Journalism pet peeves [Ongoing]

An ongoing list of journalism habits that get stuck in my craw.

Audience hatred — You are not better than your readers. You are not smarter than your readers. You can hate readers all you want in your off time, but while you’re on the clock you need to serve them with everything you’ve got. Find value. Create value. Seek viewpoints. Respond to comments. Give a shit. Without an audience, you’ve got nothing.

Killing (tech) — Technologies do not kill other technologies. One might supplant another. The market might choose another. But gadgets do not have homicidal urges (yet).

Lists of pet peeves — That’s right. I’m violating my own pet peeve. No one cares! (And yet, I continue …)

Non-linking — Please. Seriously. Please. If you include a URL in a story, and that story is posted on the Web, you must take the three extra seconds required to link it in.

Stand-in opinions — Squeezing a quote out of a source that just happens to dovetail with the exact point you sought to make does not make you objective. At best, you’re being opaque. At worst, lame. Just say it. Put it out there. I’d appreciate the honesty. Maybe all the time you’ve spent researching and talking with folks has given you — hold on, this is gonna hurt — an opinion of your own.

Stealing and/or non-acknowledgement — I realize journalists are supposed to live for the exclusive. That’s fine. Competition is a good thing. But when you get scooped, give credit where it’s due. Cite the original source and link to the story, even if it’s a hated competitor. They won this battle, maybe you’ll get the next one.

Got others? Please share them below.

Conferences and custom mobile apps: Yup, that makes sense

Attendees at the LeWeb conference held earlier this month had an extra organizational tool at their disposal: a custom iPhone app.

I cannot believe how much sense this makes. As app frameworks become more common, and development costs come down, I can see a point in the next two years when conference apps move from novelty to must-have. Sort of like Wi-Fi (but hopefully more reliable).

And let’s not forget the sponsorship opportunities here, either. A smart sponsor could use the app to send a hyper-targeted message to a hyper-targeted audience. Toss in some sort of booth contest, and you’ve got the marketing equivalent of the Death Star’s tractor beam.

Revealed! The true motivations behind survey data

Alan Mutter looks at the face-palm-inducing results from a recent newspaper publisher survey. Apparently, execs have high hopes for 2010. Very, very high hopes.

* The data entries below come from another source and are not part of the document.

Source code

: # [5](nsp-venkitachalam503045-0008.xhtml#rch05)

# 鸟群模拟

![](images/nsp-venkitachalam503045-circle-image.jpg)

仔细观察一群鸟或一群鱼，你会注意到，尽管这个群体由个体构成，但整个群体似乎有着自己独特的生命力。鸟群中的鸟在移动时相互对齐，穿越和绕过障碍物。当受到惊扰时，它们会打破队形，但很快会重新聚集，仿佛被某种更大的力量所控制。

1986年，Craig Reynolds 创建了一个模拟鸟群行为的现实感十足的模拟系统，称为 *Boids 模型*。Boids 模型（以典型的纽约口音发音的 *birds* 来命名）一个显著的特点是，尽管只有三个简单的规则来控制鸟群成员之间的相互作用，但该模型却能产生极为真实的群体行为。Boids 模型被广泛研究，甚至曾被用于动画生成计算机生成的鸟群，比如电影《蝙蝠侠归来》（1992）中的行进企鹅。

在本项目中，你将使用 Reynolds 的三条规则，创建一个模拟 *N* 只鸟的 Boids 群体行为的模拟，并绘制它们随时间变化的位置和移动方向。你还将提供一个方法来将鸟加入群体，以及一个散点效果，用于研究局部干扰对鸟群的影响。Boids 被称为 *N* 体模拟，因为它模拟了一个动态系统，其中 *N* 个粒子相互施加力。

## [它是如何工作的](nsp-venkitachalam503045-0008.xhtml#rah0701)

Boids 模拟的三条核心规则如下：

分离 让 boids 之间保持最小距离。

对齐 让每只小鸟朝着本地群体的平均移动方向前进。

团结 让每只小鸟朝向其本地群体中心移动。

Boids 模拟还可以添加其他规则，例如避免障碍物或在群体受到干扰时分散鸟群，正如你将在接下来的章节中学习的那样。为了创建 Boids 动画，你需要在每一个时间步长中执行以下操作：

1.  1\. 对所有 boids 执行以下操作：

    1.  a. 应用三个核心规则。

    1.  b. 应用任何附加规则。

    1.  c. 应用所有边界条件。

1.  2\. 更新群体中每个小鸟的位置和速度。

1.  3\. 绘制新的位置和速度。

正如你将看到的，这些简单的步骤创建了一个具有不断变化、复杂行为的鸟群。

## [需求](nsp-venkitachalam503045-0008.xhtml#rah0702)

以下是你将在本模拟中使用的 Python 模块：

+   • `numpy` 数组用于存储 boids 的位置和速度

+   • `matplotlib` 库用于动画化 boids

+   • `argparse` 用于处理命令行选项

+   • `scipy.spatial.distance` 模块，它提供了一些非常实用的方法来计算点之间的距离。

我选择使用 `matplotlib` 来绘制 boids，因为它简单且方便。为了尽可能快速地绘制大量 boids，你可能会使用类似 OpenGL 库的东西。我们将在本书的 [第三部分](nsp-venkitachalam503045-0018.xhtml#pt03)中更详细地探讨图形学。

Ridiculousness aside (and these results are truly ridiculous), I found the end of Mutter’s piece quite interesting. I think most survey data is crap because it has no way of incorporating the qualitative, subconscious motivations of respondents. People are emotional creatures with wacky ideas. Yet, survey companies and analysts throw projections out there under the billowy banner of Truth.

That’s why I was heartened to see the underlying explanations/motivations laid out by one of the guys behind this newspaper survey. This is the type of honesty surveys need:

  • “Wishful thinking.”
  • “Print people over-estimating the potential of online (which is the sole factor contributing positive gain).”
  • “Corporate insistence to make the online look better.”
  • “If I don’t show better numbers, they’ll cut my budget.
  • “Optimism is better than slitting your wrists.”

Yes! A thousand times yes! This is the meaty, emotionally-honest stuff I want to see. It forces people to take surveys with a grain of salt. Surveys have some value, I’ll give you that, but they’re only a reference point. That’s it. The end-all-be-all, we’re-sure-this-will-happen authoritarian perspective is useless.